» Problem A
In the ozone paper extract, rename "Firenze" to "Florence" and give back the part between "Early Events in" and "Desotgiu et al.", inclusive.
» Problem B
Rewrite the paragraph of the ozone paper extract that begins "This paper aims to investigate" as a short list that keeps its main facts.

Early Events in Populus Hybrid and Fagus sylvatica Leaves Exposed to Ozone

1Dipartimento di Biotecnologie Agrarie, Sezione di Botanica Applicata e Ambientale, Università di Firenze, Italy
2Dipartimento di Produzione Vegetale, Università di Milano, Italy
3Istituto di Fisica Applicata “Nello Carrara” - IFAC Consiglio Nazionale delle Ricerche, Firenze, Italy
4Dipartimento di Matematica e Fisica Università di Cattolica del Sacro Cuore, Brescia and Fondazione Lombardia per l'Ambiente, Milano, Italy

Received 10 January 2010; Revised 16 March 2010; Accepted 17 March 2010

Academic Editor: Arthur Chappelka

Copyright © 2010 R. Desotgiu et al.


This paper aims to investigate early responses to ozone in leaves of Fagus sylvatica (beech) and Populus maximowiczii x Populus berolinensis (poplar). The experimental setup consisted of four open-air (OA) plots, four charcoal-filtered (CF) open-top chambers (OTCs), and four nonfiltered (NF) OTCs. Qualitative and quantitative analyses were carried out on nonsymptomatic (CF) and symptomatic (NF and OA) leaves of both species. Qualitative analyses were performed applying microscopic techniques: Evans blue staining for detection of cell viability, CeCl3 staining of transmission electron microscope (TEM) samples to detect the accumulation of H2O2, and multispectral fluorescence microimaging and microspectrofluorometry to investigate the accumulation of fluorescent phenolic compounds in the walls of the damaged cells. Quantitative analyses consisted of the analysis of the chlorophyll a fluorescence transients (fast kinetics). The early responses to ozone were demonstrated by the Evans blue and CeCl3 staining techniques that provided evidence of plant responses in both species 1 month before foliar symptoms became visible. The fluorescence transients analysis, too, demonstrated the breakdown of the oxygen evolving system and the inactivation of the end receptors of electrons at a very early stage, both in poplar and in beech. The accumulation of phenolic compounds in the cell walls, on the other hand, was a species-specific response detected in poplar, but not in beech. Evans blue and CeCl3 staining, as well as the multispectral fluorescence microimaging and microspectrofluorometry, can be used to support the field diagnosis of ozone injury, whereas the fast kinetics of chlorophyll fluorescence provides evidence of early physiological responses.

» Data section
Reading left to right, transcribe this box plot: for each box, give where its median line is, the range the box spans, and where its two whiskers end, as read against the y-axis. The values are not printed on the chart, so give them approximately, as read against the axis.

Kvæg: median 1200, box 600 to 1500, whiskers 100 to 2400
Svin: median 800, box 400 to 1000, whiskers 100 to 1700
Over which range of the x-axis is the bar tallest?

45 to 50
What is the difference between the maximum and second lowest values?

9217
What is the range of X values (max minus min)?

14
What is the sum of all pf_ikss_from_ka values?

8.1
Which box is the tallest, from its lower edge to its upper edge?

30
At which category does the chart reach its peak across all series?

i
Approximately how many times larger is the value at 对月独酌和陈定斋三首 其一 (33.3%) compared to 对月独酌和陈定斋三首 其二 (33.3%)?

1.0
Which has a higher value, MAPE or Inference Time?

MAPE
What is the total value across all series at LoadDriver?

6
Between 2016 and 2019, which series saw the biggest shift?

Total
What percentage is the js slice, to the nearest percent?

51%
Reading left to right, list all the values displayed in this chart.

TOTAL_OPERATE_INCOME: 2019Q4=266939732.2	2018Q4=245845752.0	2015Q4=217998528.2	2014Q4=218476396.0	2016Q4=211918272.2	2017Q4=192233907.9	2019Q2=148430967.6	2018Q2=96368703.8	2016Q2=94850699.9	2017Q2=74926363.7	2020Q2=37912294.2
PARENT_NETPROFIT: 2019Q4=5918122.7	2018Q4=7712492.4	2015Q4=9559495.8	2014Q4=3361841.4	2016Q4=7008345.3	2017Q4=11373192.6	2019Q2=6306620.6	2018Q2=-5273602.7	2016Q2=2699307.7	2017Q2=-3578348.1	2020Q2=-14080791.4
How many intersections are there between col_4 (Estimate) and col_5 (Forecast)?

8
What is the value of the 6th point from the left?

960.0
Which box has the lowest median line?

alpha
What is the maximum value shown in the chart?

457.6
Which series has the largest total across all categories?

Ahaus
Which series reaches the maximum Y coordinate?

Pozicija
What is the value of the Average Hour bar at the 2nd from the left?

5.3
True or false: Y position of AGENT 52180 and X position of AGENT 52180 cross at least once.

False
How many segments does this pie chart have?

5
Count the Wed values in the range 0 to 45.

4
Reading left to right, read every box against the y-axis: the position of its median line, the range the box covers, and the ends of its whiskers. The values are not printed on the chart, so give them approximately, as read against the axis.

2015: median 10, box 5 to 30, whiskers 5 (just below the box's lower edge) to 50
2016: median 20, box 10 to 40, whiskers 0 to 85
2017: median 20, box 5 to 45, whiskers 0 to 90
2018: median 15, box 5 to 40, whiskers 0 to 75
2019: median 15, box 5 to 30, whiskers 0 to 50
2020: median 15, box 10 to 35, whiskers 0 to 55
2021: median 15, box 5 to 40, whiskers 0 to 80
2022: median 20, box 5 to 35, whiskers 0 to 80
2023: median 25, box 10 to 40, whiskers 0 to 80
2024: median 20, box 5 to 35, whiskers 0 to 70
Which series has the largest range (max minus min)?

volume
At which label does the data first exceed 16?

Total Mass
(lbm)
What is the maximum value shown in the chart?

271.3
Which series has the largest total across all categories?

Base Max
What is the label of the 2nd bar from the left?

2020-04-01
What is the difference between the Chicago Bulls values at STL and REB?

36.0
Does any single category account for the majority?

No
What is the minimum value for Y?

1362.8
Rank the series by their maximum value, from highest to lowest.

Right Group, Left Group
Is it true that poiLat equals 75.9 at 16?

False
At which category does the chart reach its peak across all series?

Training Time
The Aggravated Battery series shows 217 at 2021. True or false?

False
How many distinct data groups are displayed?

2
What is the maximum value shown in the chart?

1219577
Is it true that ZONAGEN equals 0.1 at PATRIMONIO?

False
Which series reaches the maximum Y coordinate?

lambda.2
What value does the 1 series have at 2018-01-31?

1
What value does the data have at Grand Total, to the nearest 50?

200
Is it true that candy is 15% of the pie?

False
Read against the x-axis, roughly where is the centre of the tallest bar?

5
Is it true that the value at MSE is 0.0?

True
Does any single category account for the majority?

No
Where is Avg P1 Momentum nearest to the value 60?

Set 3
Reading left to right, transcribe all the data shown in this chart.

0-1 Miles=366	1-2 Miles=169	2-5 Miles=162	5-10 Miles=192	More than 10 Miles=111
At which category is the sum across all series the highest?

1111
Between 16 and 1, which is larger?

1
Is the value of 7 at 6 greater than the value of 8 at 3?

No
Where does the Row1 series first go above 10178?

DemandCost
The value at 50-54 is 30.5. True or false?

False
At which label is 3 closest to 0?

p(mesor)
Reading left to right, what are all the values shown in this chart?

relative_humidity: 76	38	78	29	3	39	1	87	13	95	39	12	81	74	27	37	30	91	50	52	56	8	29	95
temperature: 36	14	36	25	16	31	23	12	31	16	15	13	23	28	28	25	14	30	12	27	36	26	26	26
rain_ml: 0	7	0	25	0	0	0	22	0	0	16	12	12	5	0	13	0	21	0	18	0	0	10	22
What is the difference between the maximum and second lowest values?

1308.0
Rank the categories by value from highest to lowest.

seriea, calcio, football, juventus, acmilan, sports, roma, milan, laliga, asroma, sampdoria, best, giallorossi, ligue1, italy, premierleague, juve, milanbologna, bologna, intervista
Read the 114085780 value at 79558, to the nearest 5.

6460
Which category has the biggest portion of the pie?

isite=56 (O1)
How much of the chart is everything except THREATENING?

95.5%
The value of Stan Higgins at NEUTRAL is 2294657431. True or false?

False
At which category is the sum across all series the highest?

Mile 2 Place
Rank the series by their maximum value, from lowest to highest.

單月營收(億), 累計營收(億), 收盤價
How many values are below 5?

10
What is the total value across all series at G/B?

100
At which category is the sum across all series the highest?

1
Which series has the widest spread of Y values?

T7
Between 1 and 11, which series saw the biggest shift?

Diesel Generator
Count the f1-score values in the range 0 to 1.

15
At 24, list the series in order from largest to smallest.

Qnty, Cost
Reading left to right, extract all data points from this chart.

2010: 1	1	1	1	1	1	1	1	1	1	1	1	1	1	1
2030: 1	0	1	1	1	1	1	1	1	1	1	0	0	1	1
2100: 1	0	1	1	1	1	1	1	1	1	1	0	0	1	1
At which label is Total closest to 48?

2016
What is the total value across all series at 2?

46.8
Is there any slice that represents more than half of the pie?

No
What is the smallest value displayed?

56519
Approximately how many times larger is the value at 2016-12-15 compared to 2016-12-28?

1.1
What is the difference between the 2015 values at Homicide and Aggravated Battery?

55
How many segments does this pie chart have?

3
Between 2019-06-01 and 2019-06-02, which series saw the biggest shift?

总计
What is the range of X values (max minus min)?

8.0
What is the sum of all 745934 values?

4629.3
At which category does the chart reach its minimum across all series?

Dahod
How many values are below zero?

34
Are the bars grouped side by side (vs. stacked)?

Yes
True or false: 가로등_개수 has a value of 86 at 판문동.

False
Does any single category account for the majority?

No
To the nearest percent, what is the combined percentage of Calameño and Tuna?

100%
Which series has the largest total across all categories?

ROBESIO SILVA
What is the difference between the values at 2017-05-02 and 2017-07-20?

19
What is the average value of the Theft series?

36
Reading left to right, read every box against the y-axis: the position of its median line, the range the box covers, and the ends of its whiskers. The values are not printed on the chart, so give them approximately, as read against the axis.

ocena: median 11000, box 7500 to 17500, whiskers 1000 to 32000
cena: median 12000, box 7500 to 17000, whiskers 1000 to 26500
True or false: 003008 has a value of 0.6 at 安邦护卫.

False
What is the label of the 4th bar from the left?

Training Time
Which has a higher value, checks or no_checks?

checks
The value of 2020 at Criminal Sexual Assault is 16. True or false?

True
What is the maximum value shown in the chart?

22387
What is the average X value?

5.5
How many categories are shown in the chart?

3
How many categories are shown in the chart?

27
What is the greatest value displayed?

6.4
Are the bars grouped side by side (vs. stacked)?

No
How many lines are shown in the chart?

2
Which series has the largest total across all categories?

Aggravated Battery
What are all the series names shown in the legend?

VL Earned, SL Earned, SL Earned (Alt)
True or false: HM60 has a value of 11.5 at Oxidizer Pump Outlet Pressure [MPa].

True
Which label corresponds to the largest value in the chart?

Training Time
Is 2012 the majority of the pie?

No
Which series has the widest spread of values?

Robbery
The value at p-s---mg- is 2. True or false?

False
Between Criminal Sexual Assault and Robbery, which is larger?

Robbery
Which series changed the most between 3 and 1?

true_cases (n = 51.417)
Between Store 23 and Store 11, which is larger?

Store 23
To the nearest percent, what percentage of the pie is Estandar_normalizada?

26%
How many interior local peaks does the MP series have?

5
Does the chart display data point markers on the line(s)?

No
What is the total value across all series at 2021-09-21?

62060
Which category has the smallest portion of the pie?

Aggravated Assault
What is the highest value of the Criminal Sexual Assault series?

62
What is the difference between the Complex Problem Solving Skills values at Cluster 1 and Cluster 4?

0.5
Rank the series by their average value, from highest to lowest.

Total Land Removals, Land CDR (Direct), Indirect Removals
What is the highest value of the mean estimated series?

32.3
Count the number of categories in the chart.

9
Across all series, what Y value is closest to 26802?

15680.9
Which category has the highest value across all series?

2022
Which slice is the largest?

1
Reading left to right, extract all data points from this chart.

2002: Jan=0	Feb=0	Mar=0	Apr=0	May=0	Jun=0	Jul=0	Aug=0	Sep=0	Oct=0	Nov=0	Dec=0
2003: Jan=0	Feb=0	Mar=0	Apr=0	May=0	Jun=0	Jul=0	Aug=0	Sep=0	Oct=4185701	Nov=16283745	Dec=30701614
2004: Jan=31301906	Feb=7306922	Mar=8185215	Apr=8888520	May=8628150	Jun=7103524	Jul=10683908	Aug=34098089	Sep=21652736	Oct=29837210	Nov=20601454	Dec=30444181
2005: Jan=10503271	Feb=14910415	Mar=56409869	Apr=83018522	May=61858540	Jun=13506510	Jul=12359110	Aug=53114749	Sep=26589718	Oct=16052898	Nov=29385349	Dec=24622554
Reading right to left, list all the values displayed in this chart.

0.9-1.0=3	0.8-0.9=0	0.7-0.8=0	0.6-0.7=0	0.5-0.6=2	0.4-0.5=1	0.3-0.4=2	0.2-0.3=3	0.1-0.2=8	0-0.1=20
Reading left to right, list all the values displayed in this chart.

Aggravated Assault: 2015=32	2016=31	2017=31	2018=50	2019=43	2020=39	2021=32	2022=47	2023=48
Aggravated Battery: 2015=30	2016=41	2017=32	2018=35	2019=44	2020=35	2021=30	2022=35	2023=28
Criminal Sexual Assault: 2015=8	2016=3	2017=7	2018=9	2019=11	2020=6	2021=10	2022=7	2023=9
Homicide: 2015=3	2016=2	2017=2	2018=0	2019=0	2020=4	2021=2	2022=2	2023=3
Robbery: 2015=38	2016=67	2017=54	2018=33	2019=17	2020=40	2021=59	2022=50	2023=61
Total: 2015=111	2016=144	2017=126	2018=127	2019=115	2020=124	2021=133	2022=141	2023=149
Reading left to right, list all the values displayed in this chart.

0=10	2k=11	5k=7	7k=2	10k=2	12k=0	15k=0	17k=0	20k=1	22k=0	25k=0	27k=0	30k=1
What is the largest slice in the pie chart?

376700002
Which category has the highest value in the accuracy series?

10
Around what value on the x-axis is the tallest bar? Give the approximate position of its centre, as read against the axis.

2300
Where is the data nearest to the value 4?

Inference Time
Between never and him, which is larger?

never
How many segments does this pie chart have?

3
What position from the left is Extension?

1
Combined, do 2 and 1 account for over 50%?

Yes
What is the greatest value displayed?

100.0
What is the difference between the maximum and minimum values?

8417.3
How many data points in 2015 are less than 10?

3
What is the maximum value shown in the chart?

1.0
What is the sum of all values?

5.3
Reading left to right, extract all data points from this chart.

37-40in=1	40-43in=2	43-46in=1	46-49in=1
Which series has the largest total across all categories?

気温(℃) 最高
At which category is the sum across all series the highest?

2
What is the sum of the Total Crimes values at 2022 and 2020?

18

» Task response A
Early Events in Populus Hybrid and Fagus sylvatica Leaves Exposed to Ozone

1Dipartimento di Biotecnologie Agrarie, Sezione di Botanica Applicata e Ambientale, Università di Florence, Italy
2Dipartimento di Produzione Vegetale, Università di Milano, Italy
3Istituto di Fisica Applicata “Nello Carrara” - IFAC Consiglio Nazionale delle Ricerche, Florence, Italy
4Dipartimento di Matematica e Fisica Università di Cattolica del Sacro Cuore, Brescia and Fondazione Lombardia per l'Ambiente, Milano, Italy

Received 10 January 2010; Revised 16 March 2010; Accepted 17 March 2010

Academic Editor: Arthur Chappelka

Copyright © 2010 R. Desotgiu et al.

» Task response B
- Aim: study early ozone responses in leaves of beech (Fagus sylvatica) and poplar (Populus maximowiczii x Populus berolinensis).
- Setup: four open-air plots, four charcoal-filtered open-top chambers, and four nonfiltered open-top chambers.
- Leaves analyzed: nonsymptomatic leaves (charcoal-filtered) and symptomatic leaves (nonfiltered and open-air) of both species.
- Qualitative methods: Evans blue staining for cell viability, CeCl3 staining of TEM samples for H2O2 accumulation, and multispectral fluorescence microimaging and microspectrofluorometry for phenolic compounds in damaged cell walls.
- Quantitative method: analysis of chlorophyll a fluorescence transients (fast kinetics).
- Evans blue and CeCl3 staining showed responses in both species 1 month before foliar symptoms became visible.
- Fluorescence transients showed very early breakdown of the oxygen evolving system and inactivation of the end receptors of electrons in both species.
- Phenolic accumulation in cell walls was species-specific: found in poplar but not in beech.
- The staining and fluorescence imaging methods can support field diagnosis of ozone injury. Chlorophyll fluorescence fast kinetics shows early physiological responses.